数の子、黒豆、ごまめのお正月のもので、昔からあったんよ。棒だらは一匹買ってきて水に漬けてもどして、すぐ切れるようにやわらかくしてから料理していた。
 お餅はお正月前について、縄みたいに編んだものを部屋干しにしておく。お鏡はエエ加減に割れるから、あられにしたり、油で揚げてぎょうせん(飴を伸ばしたもの)をまぶしておやつにした。お友だちのところにも配ったりしたんよ。
お餅はお正月以外にもついていた。黒豆が好きで、豆餅は今でも好き。伸しておいて切って、焼いて食べる。
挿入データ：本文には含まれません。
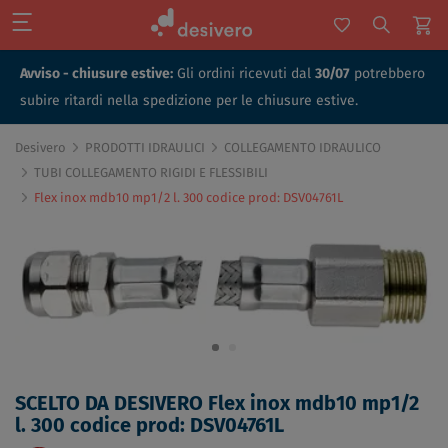
Avviso - chiusure estive:
Gli ordini ricevuti dal
30/07
potrebbero
subire ritardi nella spedizione per le chiusure estive.
Desivero
PRODOTTI IDRAULICI
COLLEGAMENTO IDRAULICO
TUBI COLLEGAMENTO RIGIDI E FLESSIBILI
Flex inox mdb10 mp1/2 l. 300 codice prod: DSV04761L
SCELTO DA DESIVERO Flex inox mdb10 mp1/2
l. 300 codice prod: DSV04761L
あんこ入のきび餅もおいしかったわ。春はヨモギ団子、ヨモギを摘んできて湯がき、すり鉢で細かくして、それを団子にいれて蒸し上げるの。
 小さい頃はお年玉が楽しみやったわ。親戚がお正月に来るいうたらお年玉を当てにしてた(笑)。当時のお金で50円やったかな。100円なんかもらうとこ、そんなになかった。貯めておいて、足袋を買うのに使ったわ。ええ色合いのや、自分の好みのものを買ったわ。」
 

お正月は特別!

 昔のお正月について聞いてみると、次々といろんな話題が飛び出します。高齢者にとってお正月は、何でもいつでも手に入る今とは違い、着物を新調してもらえたり、普段食べられないご馳走が並んだり、お年玉がもらえるなど、特別な日だったのです。
 ちなみに、お餅はお正月だけではなくお祝い事などに欠かせないもので、事あるごとについていたそうですよ。